I snort in reply as I slide the purple dress up my legs and twitch it into place. It’s stretchy and strapless, and far too bright. My mother always taught me never to hate, so I’m going to say that I really, really dislike purple. It stems from my childhood fear of Barney the Dinosaur. He was my favorite plush toy, and I took him everywhere to the annoyance of my brother, most especially because Barney was afforded certain privileges, like his own candy treats after dinner, which would go to me, naturally, because poor Barney couldn’t swallow them. One day Nicky showed me a picture of Barney on the internet, complete with red eyes and wielding a bloodstained axe. I still live with the trauma and the fear of the color purple.
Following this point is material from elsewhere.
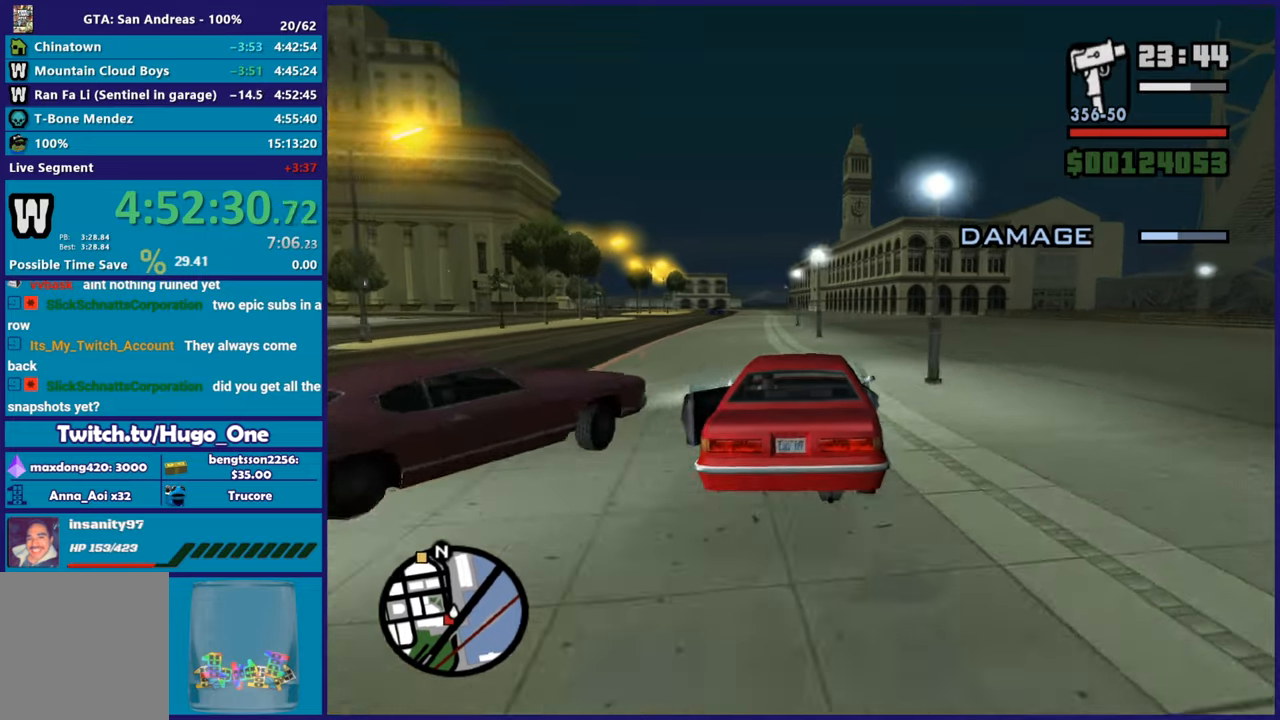
{"buttons": ["R2"], "left_stick": "left", "right_stick": "center", "events": [[67, "left_stick", "left"], [334, "left_stick", "down-right"], [484, "left_stick", "left"]]}
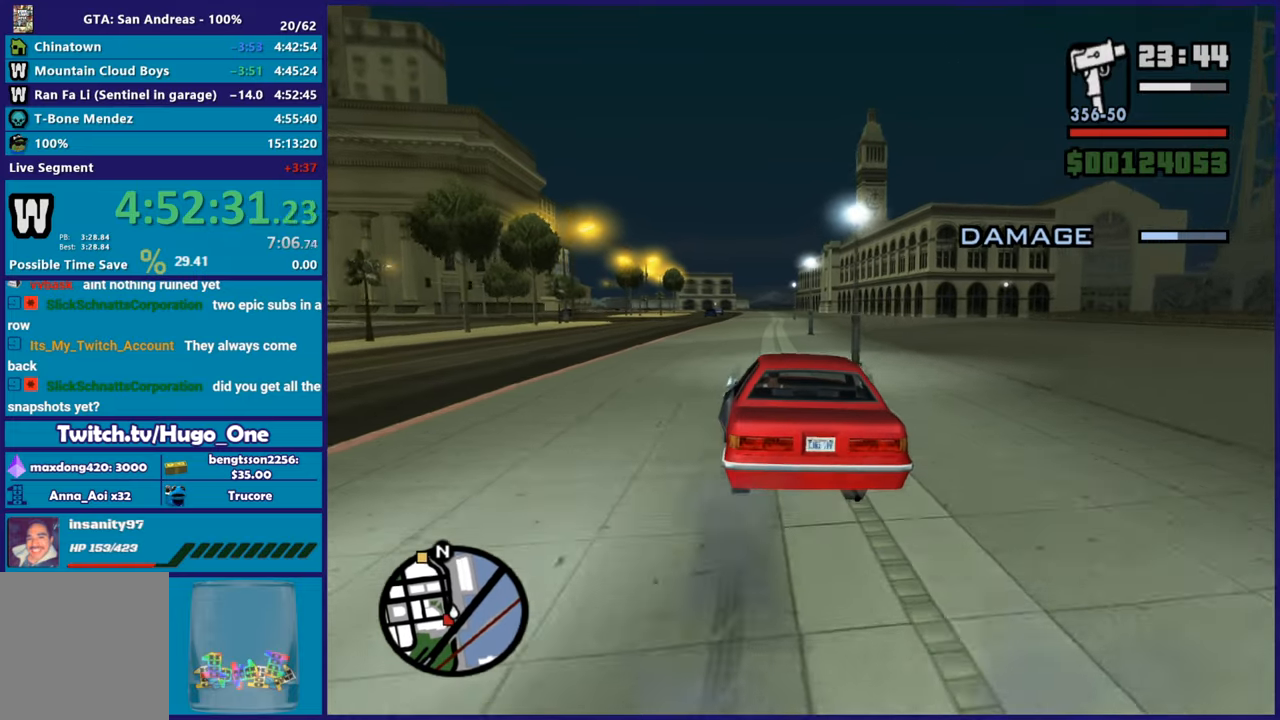
{"buttons": ["R2"], "left_stick": "center", "right_stick": "down-left", "events": [[100, "right_stick", "down-left"], [150, "left_stick", "right"], [367, "left_stick", "center"]]}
Purple means Barney, and Barney is bad.

I cast my gaze down to take in the dress with a shudder. I don’t wear a strapless bra beneath the stretchy fabric simply because I don’t need it. My curves are less than remarkable. My lifelong membership in the itty-bitty-titty committee is firmly, and unfortunately, entrenched.

“Turn around,” Leah commands.

I turn around and she tugs at the back hem until it sits in its proper place, which is alarmingly close to my butt cheeks.
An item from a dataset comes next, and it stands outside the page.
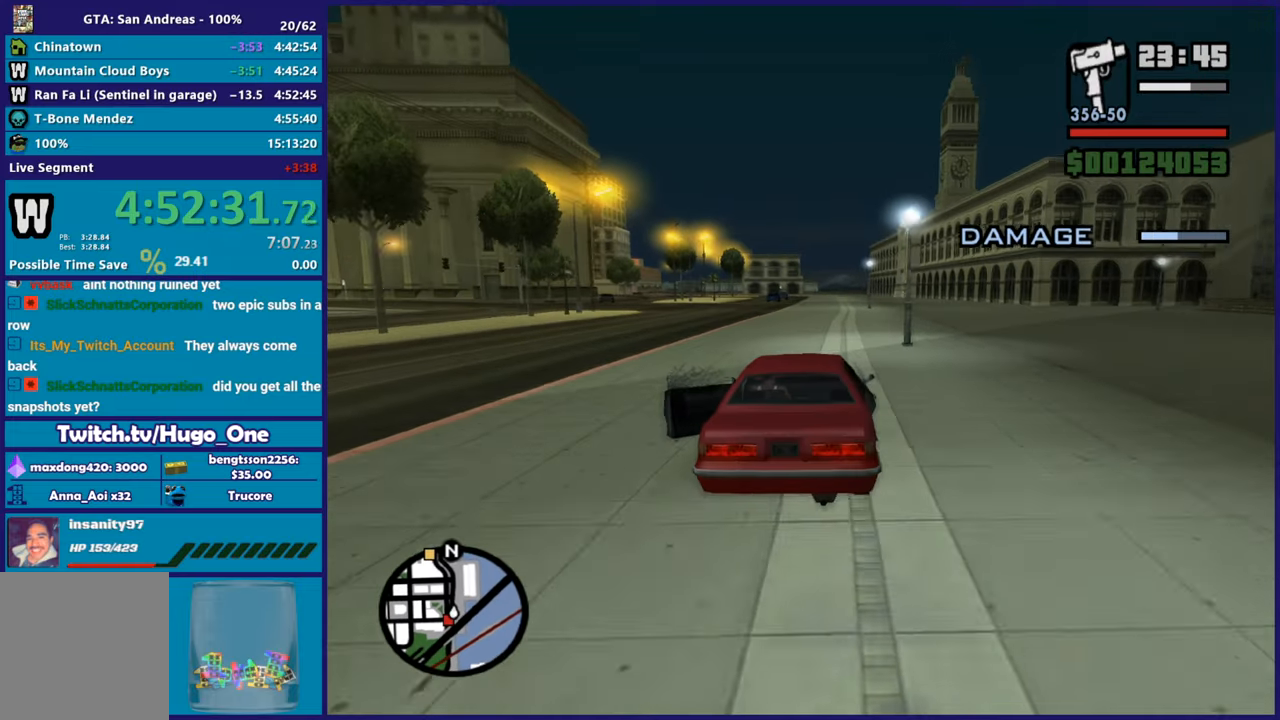
{"buttons": ["R2"], "left_stick": "center", "right_stick": "down-left", "events": [[334, "left_stick", "down-right"], [434, "left_stick", "center"]]}
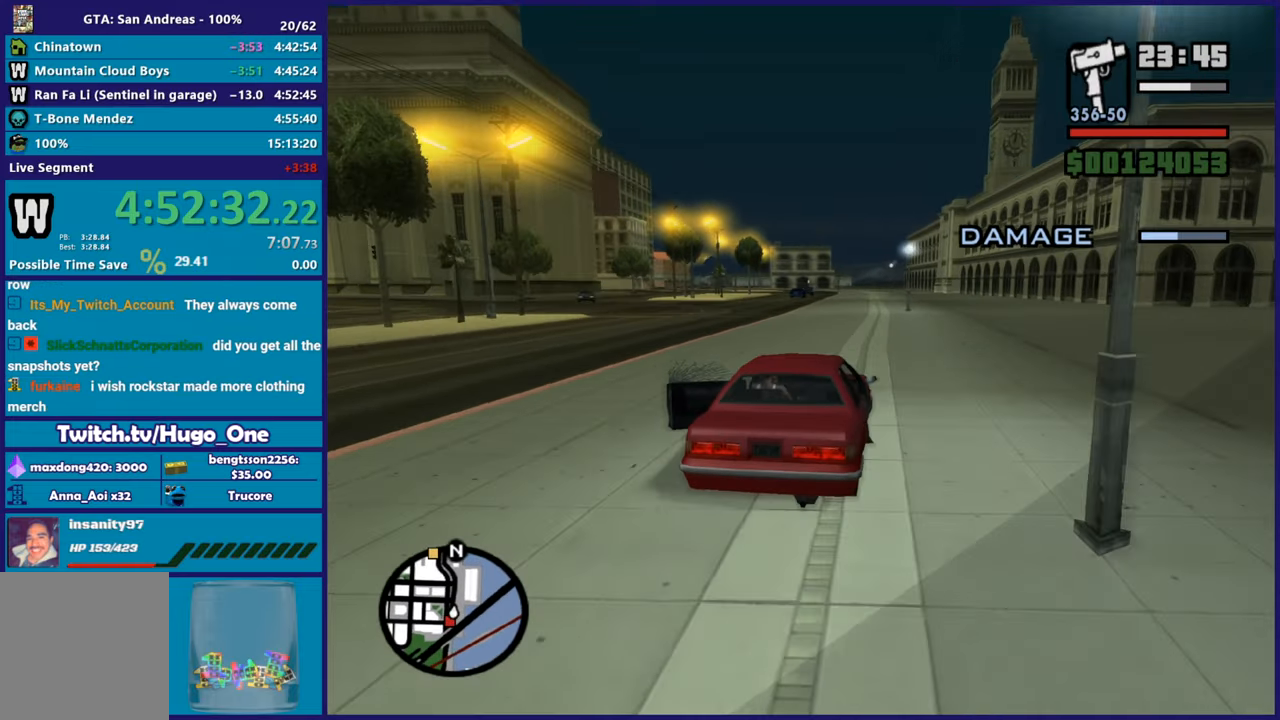
{"buttons": ["R2"], "left_stick": "center", "right_stick": "down-left", "events": [[16, "left_stick", "up-left"], [150, "left_stick", "center"]]}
“Some guy is gonna eat you up tonight, Elliott. You look delicious.” She says it with glee, and only because she has Hayden, who’s like the asshole antithesis, so she doesn’t know any better. Even still, my thoughts turn immediately to the male who recently inhabited my room and I repress a shiver.
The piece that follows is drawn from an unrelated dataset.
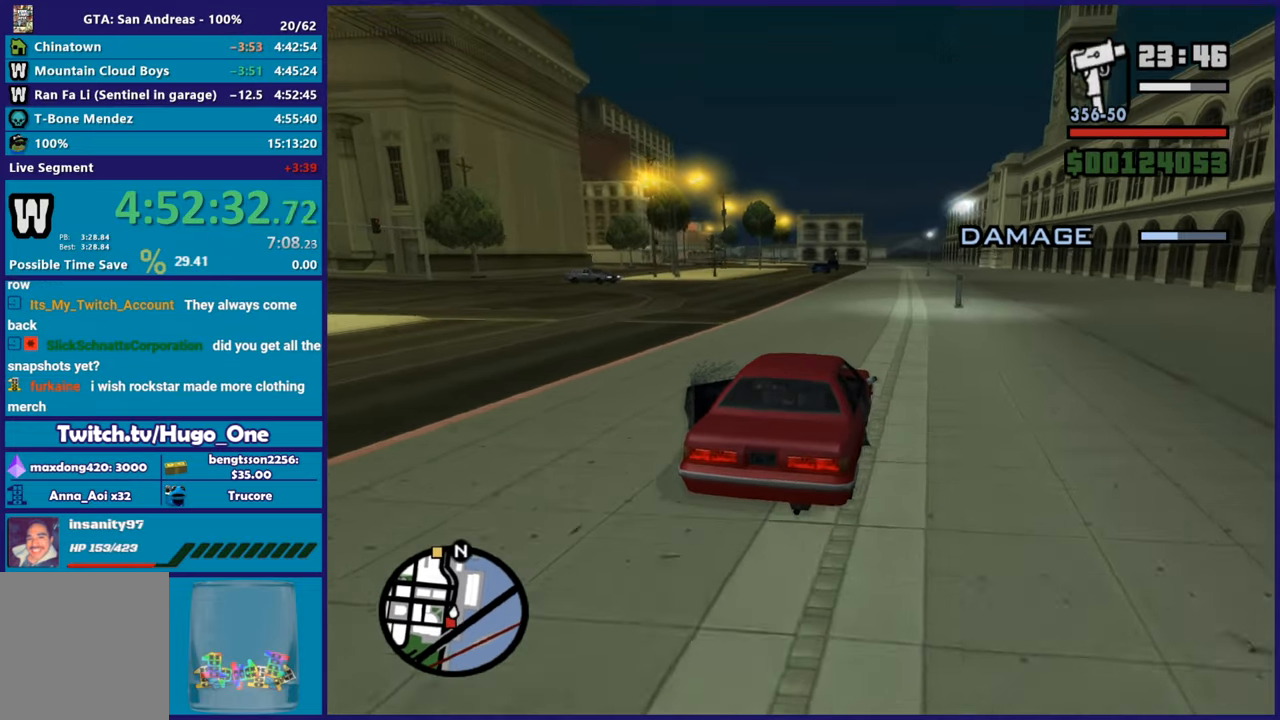
{"buttons": ["R2"], "left_stick": "center", "right_stick": "down-left", "events": []}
“I do?” Turning to face her, I fold my arms and arch a brow. “Better than I look doused in chocolate syrup?”

“We should go,” she says quickly and spins to leave.

“Not so fast,” I growl ominously and make a grab for her strawberry shirt. It’s my luck that it’s floaty and fans out behind her. I seize a fistful and she halts in her tracks, wary of it tearing right off her body.

“It was awesome!” Hayden shouts from somewhere inside the apartment. By the echo I’m guessing it’s the fridge and he’s got his head stuck in it. Leah’s boyfriend has a colossal frame that comes with a matching appetite. The dude needs constant fueling just to breathe. “Leah showed me photos!”

I gasp loudly and let go of her shirt, my eyes rounding in horror at her betrayal. “You posted the photos?”

“I only showed them to Hayden. Honest. I wouldn’t post them online. Come on, Jordan,” she needles and starts petting my shoulder. “Everyone gets hazed. It’s a rite of passage. And it was only a little bit of syrup.”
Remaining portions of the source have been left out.